(TEXTO-FONTE):
Na aparência, com efeito, nada de comum existe entre estes dois temas, “Reforma Agrária” e família. Se considerarmos a grande cópia de material até aqui publicado pró ou contra a “Reforma Agrária” (pelo menos na medida em que nos tem sido possível conhecê-la), nada encontraremos que aponte um nexo entre um e outro.
Contudo, o problema das relações entre a “Reforma Agrária” e a instituição da família se impõe. De fato, desde os primórdios da História a família e a propriedade privada existem. E não se trata apenas, entre uma e outra instituição, de uma coexistência fria e fortuita, mas de uma simbiose íntima que vem durando ininterruptamente até nossos dias. Esta simbiose indica, já à primeira vista, uma afinidade profunda ligando a propriedade privada e a família. Esta afinidade não resultará de um nexo natural indissolúvel entre ambas? Se assim é, que conseqüências acarretará para a família o golpe que a “Reforma Agrária” se propõe desferir contra o instituto da propriedade privada?
Para uma alma genuinamente cristã, e impregnada, pois, dos sentimentos de amor e veneração que a instituição da família merece, tal pergunta não pode deixar de interessar.
Como o direito de apropriar-se, a natureza humana gera outrossim o direito de constituir família.
Não é difícil mostrar a correlação entre a propriedade e a família. Com efeito, os gastos com a manutenção do lar e a educação condigna dos filhos tocam, naturalmente, ao seu chefe. Assim constitui-se em favor daquela, sobre o trabalho deste, um direito natural mais próximo e mais grave do que os eventuais direitos da sociedade. Tal direito tem por objeto não só o que o homem ganha, mas também o que ele acumula. Porque o lar acarreta para seu chefe encargos maiores do que os do solteiro, e porque esses encargos dizem respeito a uma sociedade naturalmente estável, como é a família, os argumentos que justificam o direito de propriedade tomam tal força, quando considerados em função dela, que, enquanto trabalhar, acumular e prosperar pode ser não raro para um indivíduo isolado mais um direito do que um dever, para o chefe de família é, em geral, antes um dever do que um direito. Reciprocamente, quando o homem está em situação de ganhar o necessário para a manutenção condigna de mais de uma pessoa, ele tende, salvos casos de vocação especial, a constituir um lar. Sua condição de proprietário de recursos maiores do que sua necessidade leva-o à condição de chefe de família. Propriedade e família são, pois, instituições conexas e, mais do que isso, conaturais.
Aliás, considerando-se em função da natureza do homem as relações que ele tem com sua esposa e seus filhos, vê-se facilmente que estas repousam sobre um princípio afim com aquele pelo qual, em virtude de sua natureza, o homem tende a ser proprietário. De fato, entre esposo e esposa estabelece-se como que uma apropriação mútua, que se estende aos filhos, carne de sua carne e sangue do seu sangue.
A relação entre a propriedade e a família ressalta com clareza ainda maior quando comparamos a situação que uma e outra criam para o homem e a situação deste no regime socialista ou comunista, em que nenhuma delas existe.

Entradas de dados extraídos:
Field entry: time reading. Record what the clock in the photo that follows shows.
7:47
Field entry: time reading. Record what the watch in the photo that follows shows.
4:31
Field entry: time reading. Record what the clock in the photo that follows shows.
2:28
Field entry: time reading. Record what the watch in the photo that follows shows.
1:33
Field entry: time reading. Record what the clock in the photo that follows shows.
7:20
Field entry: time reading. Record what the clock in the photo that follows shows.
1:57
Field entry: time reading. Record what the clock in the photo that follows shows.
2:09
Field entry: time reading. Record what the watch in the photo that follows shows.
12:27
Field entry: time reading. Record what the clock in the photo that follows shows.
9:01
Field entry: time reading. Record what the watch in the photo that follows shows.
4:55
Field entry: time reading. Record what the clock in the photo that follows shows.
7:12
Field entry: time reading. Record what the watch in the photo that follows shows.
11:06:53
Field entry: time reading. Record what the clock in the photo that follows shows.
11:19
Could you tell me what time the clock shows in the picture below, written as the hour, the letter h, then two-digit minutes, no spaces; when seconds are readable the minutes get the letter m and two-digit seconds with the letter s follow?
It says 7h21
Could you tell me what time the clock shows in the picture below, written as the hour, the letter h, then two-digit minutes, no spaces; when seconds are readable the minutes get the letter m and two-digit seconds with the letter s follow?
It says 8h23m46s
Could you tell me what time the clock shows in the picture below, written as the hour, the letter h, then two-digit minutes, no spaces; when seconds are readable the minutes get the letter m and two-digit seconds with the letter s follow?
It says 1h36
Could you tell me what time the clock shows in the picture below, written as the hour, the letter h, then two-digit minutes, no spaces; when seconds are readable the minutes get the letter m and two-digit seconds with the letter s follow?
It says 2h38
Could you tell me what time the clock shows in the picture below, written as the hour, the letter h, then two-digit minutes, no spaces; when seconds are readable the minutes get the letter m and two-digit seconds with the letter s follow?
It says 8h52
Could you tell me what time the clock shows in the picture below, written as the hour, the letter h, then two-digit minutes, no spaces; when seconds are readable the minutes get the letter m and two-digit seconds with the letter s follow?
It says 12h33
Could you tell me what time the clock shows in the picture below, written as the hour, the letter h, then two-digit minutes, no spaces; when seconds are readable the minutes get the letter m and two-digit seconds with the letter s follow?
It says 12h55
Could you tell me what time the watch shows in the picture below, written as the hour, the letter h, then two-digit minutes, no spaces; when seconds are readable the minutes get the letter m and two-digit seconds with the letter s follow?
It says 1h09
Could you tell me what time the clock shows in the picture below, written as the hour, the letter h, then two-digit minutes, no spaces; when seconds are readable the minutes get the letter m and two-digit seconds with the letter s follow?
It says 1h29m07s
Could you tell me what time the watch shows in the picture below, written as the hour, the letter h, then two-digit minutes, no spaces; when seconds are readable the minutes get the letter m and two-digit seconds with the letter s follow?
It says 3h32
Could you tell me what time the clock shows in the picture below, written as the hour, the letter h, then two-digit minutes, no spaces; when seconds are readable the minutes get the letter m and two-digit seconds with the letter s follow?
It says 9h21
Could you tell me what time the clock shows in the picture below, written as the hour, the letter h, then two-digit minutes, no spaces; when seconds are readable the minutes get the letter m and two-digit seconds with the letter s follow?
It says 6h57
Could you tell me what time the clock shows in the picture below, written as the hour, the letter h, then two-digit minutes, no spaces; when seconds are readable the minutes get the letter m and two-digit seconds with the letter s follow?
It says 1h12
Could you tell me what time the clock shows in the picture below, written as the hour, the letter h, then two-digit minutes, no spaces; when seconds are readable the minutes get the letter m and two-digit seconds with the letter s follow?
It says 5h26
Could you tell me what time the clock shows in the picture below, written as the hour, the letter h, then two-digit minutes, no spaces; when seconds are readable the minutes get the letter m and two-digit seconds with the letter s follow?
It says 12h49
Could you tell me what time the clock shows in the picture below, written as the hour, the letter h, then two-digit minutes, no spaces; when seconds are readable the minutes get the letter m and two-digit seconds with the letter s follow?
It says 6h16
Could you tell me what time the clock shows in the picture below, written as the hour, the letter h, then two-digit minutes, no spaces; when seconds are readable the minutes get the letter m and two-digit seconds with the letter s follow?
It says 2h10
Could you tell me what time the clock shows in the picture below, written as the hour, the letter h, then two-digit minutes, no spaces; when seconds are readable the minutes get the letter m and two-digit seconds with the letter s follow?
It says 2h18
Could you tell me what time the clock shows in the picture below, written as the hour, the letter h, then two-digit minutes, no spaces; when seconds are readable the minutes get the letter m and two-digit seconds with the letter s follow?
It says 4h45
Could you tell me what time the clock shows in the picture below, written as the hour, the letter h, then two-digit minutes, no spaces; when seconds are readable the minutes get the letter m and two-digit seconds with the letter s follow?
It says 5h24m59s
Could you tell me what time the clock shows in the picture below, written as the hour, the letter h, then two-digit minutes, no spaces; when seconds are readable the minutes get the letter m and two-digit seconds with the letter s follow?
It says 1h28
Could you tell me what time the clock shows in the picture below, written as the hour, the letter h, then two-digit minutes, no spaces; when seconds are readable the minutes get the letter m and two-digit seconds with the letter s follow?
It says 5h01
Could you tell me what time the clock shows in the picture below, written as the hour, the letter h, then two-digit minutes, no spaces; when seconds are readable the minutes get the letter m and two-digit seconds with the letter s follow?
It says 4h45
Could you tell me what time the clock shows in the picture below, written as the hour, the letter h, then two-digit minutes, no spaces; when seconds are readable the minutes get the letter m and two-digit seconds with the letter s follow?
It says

(ENUNCIADO): Como você daria sequência ao texto sobre a reforma agrária e a família, começando logo após a última frase dele?

(RESPOSTA FINAL):
A natureza do homem leva-o a estabelecer nexos mais diretos com certas coisas, e relações mais próximas com certas pessoas. Ser proprietário, ter família, são situações que lhe dão uma justa sensação de plenitude de personalidade. Viver como átomo isolado, sem família nem bens, em uma multidão de pessoas estranhas, lhe dá uma sensação de vazio, de anonimato e isolamento que é para ele profundamente antinatural.
É fácil perceber assim a conexão íntima existente, no que há de mais profundo na alma humana, entre o direito que o homem tem de apropriar-se de bens e o direito que tem de constituir família. Entre esta e a propriedade há, diríamos, uma comunidade de raiz e uma reversibilidade. A Igreja é tutora, por missão divina, do direito de propriedade, bem como da família. No exercício dessa missão, Ela protege implicitamente valores inestimáveis, isto é, direitos essenciais da alma humana e a dignidade que para o homem decorre de sua condição de ser espiritual e de cristão.
O socialismo, pelo contrário, inspirador da “Reforma Agrária”, nega na raiz o princípio de que o homem, ser espiritual, inteligente e livre, é senhor de si, de suas potências, do seu trabalho. Para ele, tudo isto pertence à coletividade. Por isto mesmo, nega logicamente também a família.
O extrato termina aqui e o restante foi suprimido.